Burgundy Picture

Sunday, March 13, 2011

Where's Nikki? - Angela Buckland

Angela was nominated for the Daimler Chrysler Award for Creative Photography for her work of 'Where's Nikki?'. Angela, mother of a disabled child, Nikki, wanted to show the world what all parents of disabled children go through. She goes into their lives and exposes that which is not spoken about.



In Buckland’s photograph series, “Where’s Nikki”, we are taken on a journey through Buckland’s emotional responses to six families dealing with their disabled child. Buckland, mother herself of a disabled son, named the piece after him. Nikki has a tendency to run away.

The artwork consists of seven 4m long vertical panels (each panel just over a meter wide) spaced out over 11m. Each panel contains five square photographs and portray an emotion Buckland wants us to focus on: shock, grief & loss, rage, confusion, relief, acceptance and hope. The verticality of the prints is intended to stimulate the narrative potential in the images (McDougall, Swartz, & van der Merwe, 2006:29) rather than an entire picture as a whole.
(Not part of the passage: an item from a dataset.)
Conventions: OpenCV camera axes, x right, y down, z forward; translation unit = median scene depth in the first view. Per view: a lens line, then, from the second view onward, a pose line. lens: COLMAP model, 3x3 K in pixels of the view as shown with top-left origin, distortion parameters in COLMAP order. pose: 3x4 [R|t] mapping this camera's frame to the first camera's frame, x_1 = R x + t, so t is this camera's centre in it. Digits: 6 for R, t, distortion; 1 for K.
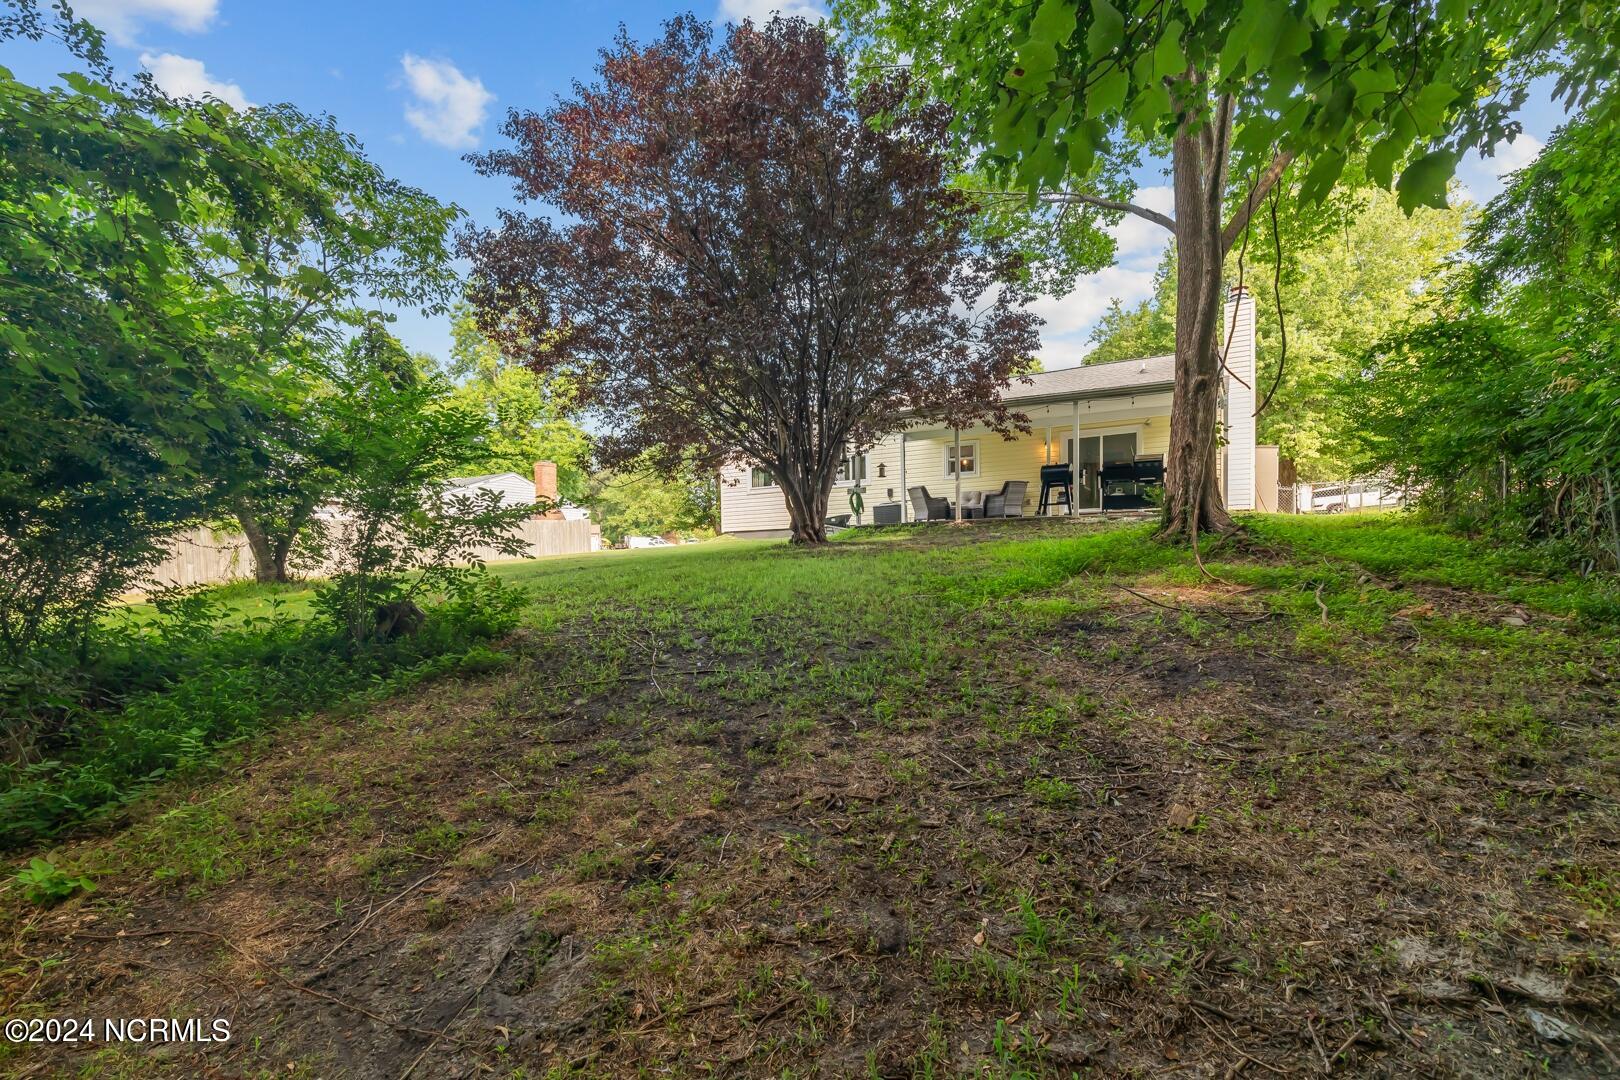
lens RADIAL K [[730.8, 0, 811.3], [0, 730.8, 548.1], [0, 0, 1]] dist [0.002403, -0.001868]
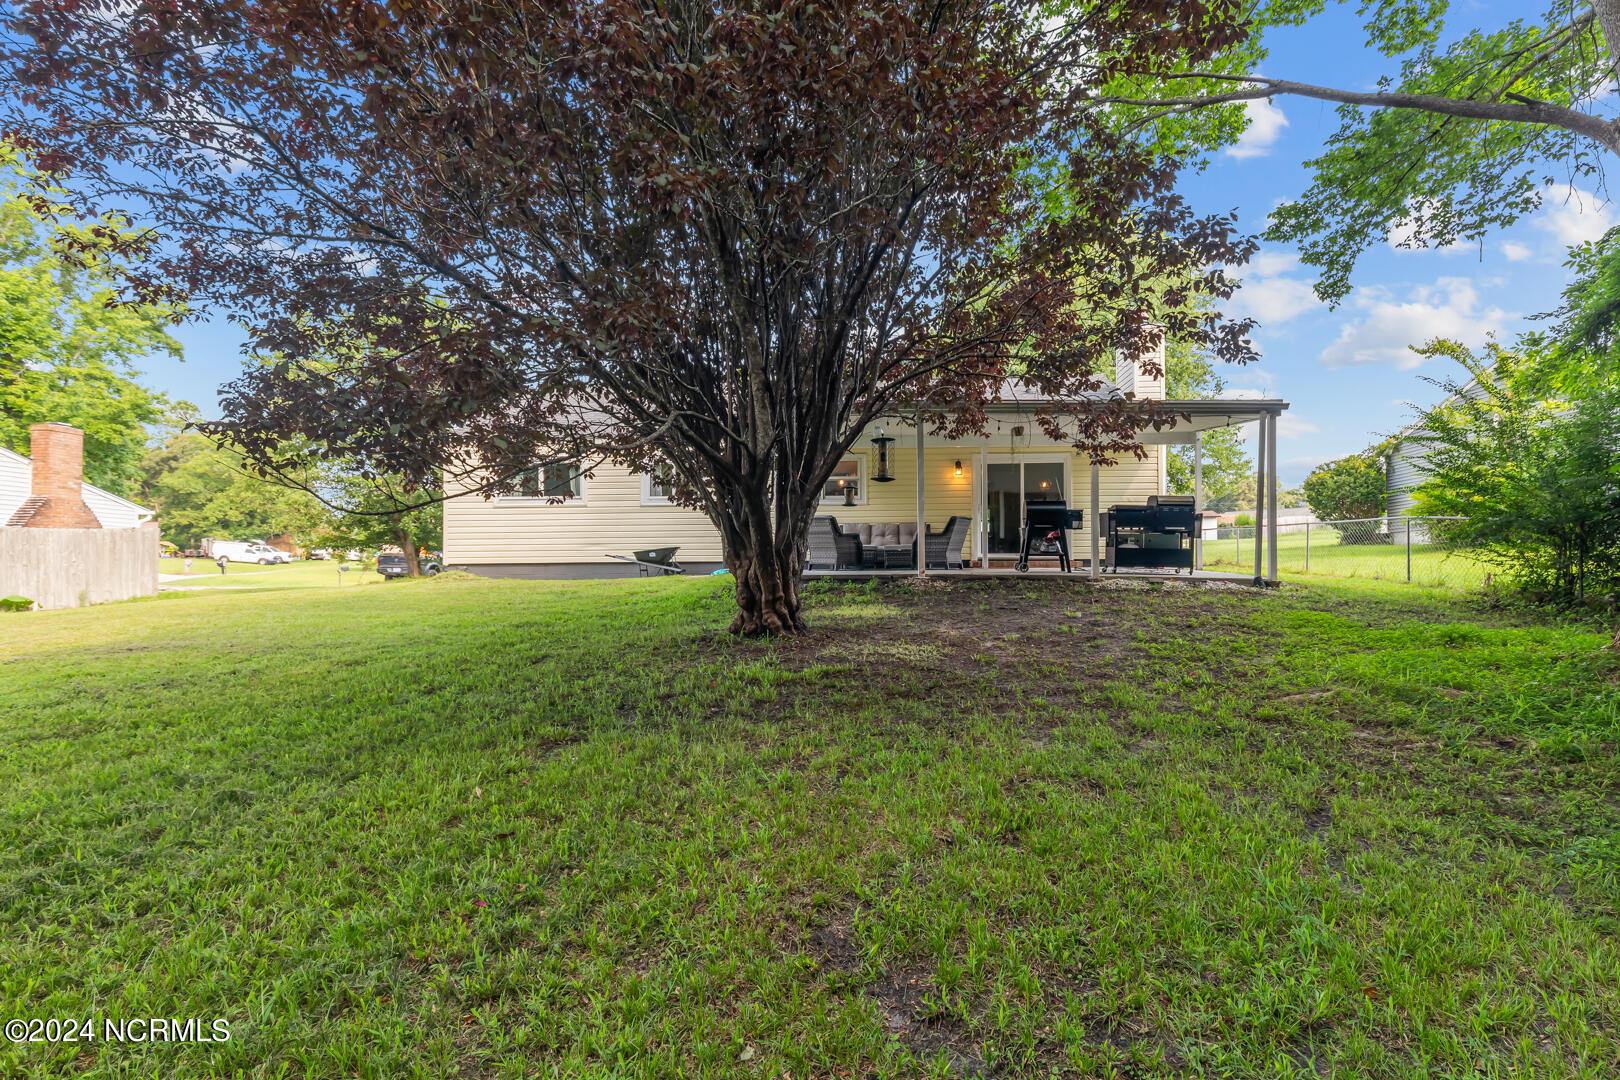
lens RADIAL K [[730.8, 0, 854.4], [0, 730.8, 548.7], [0, 0, 1]] dist [0.002403, -0.001868]
pose [[0.884855, 0.025836, 0.465150, -0.140945], [-0.019269, 0.999636, -0.018868, -0.041229], [-0.465468, 0.007732, 0.885031, 0.380154]]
But seeing the artwork for the first time, one’s eyes tend to jump around, scanning over everything, intensifying views, trying to take everything in. In that moment the eyes are functioning in the exact same way when searching for something, searching for Nikki perhaps? Only after focusing on one picture at a time is it noted that most of the photographs are blurred, smudge or of an object in motion, emphasizing the searching action.

These notions can also be viewed as the emotions that are gone through when searching for somebody who has gone lost. Due to the size of the images, the portraits are very prominent and can be quite intimidating, forcing one to deal with the emotions exposed.

Buckland cunningly portray seven different emotions experienced when dealing with a family of a disable child but still manages to articulate common experiences that are share with their different children (McDougall, et al. 2006:29).